President Ma Ying-jeou (馬英九) yesterday vowed to rid the nation of corruption at a ceremony marking the establishment of the Agency Against Corruption (AAC), while the opposition cast doubt on the neutrality of the new agency.
“After the Supreme Prosecutors’ Office Special Investigation Panel [SIP] revealed a serious scandal involving several Taiwan High Court judges, I decided to establish the nation’s first anti-corruption agency,” Ma told the ceremony.
The purpose of the AAC is to prevent corruption, because prevention should precede crackdowns, he said, adding that its creation should deter public servants from engaging in corrupt activities.
“As the agency investigates corruption cases, one precondition is that it must collect sufficient evidence [of corruption] before it makes an indictment [of a public servant],” Ma said, adding that this should increase the conviction rate.
Ma said public servants who find themselves under criminal investigation would see their reputation severely jeopardized. Their families would feel the impact, spouses would not want to go to work and children would be afraid to go to school, Ma said, adding that because of this, the agency must be careful and precise in how it conducts investigations.
In the early days of Transparency International, a non--governmental organization that publishes a global ranking of countries based on their level of corruption each year, Taiwan ranked No. 25, Ma said.
Photo: George Tsorng, Taipei Times
“Taiwan’s worst ranking was 39th place, but it has improved to 33rd place,” Ma said. “I have found that the top 10 countries in the ranking are all well-developed and highly competitive — and integrity is tantamount to competition.”
Turning to criticism that the AAC, which falls under the Ministry of Justice, does not have the power to carry out investigations against senior government bureaus and their officials and that it should have been made part of the Presidential Office or the Executive Yuan, as is the case in Singapore and Hong Kong, Ma said those fears were the result of a misunderstanding.
“Taiwanese prosecutors are only law enforcement officers who conduct criminal prosecution,” Ma said. “The AAC is headed by a number of prosecutors, so no matter where the agency is located or its level of authority, prosecutors can bring the cases to court without political pressure.”
The agency will investigate -corruption-related crimes and supervise the ethics divisions of various government agencies.
The AAC will be headquartered in Taipei and will have three branches in Taipei, Greater Taichung and Greater Kaohsiung, with a total staff of 240 people.

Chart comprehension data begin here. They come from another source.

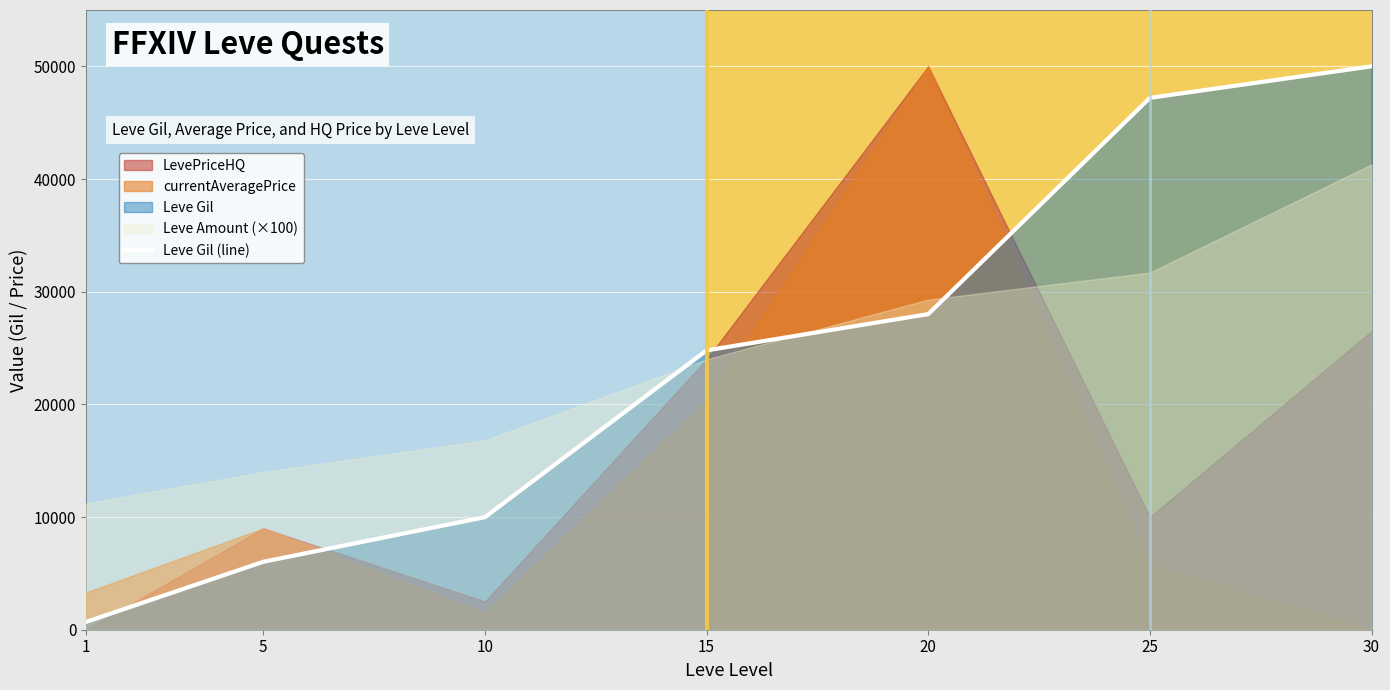

The chart shows a value of 4719 at 10. True or false?

False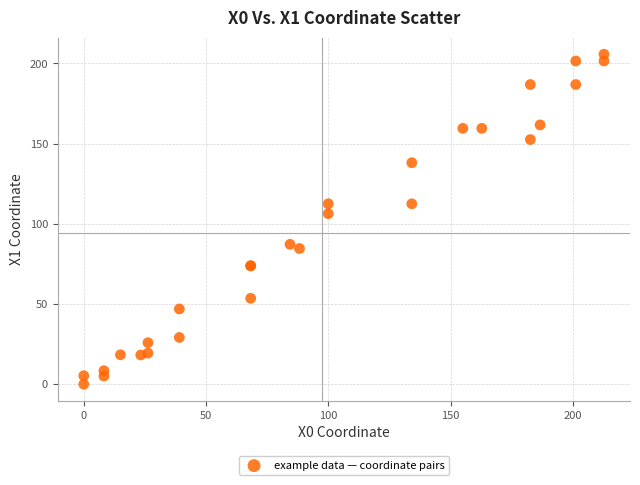

What Y value in the scatter plot is closest to 102?

106.4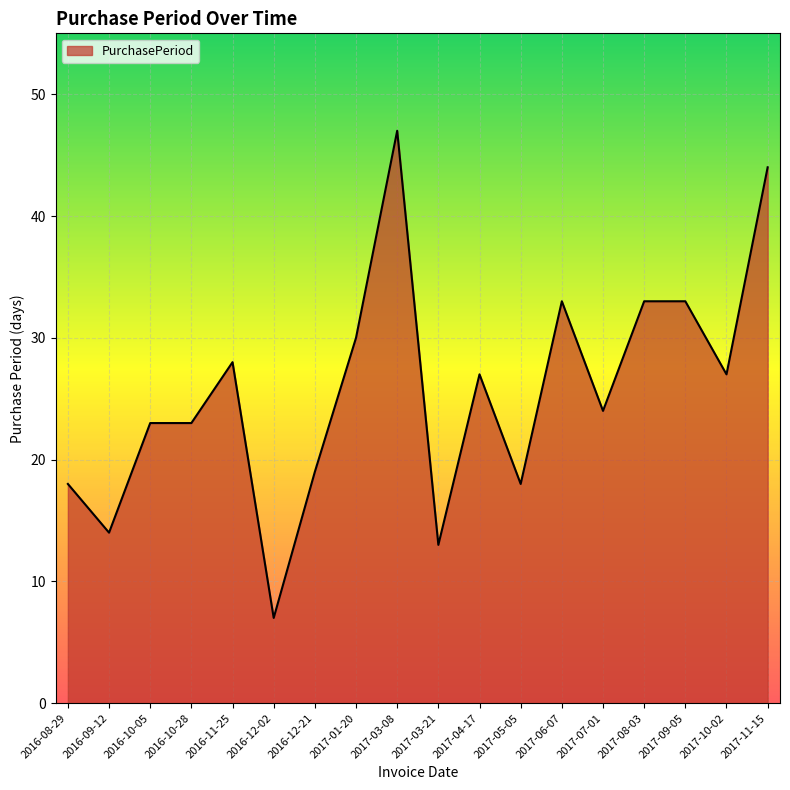

What is the ratio of the value at 2017-11-15 to the value at 2016-10-28?

1.9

The Democratic Progressive Party (DPP) caucus yesterday said it feared the new agency could represent a “second wind for the SIP, which has become a tool for the current administration to carry out political oppression.”
“We want to know whether the agency is for real, so the DPP has collected information on 10 [potential] corruption cases involving President Ma, who served as Taipei mayor in [some of] the cases, as well as Taipei Mayor Hau Lung-bin (郝龍斌),” DPP Legislator Tsai Huang-liang (蔡煌瑯) said.
In one case implicating Ma, Tsai said that during his first term as Chinese Nationalist Party (KMT) chairman in 2005, Ma sold the Broadcasting Corp of China (中國廣播公司), China Television Co (中國電視公司) and Central Motion Picture Corp (中央電影公司) — all ill-gotten KMT assets — at a very low price.
Ma was also suspected of illegally rezoning land for the National Development Institute when he was Taipei mayor, as the party was in the process of selling KMT-owned property, Tsai said.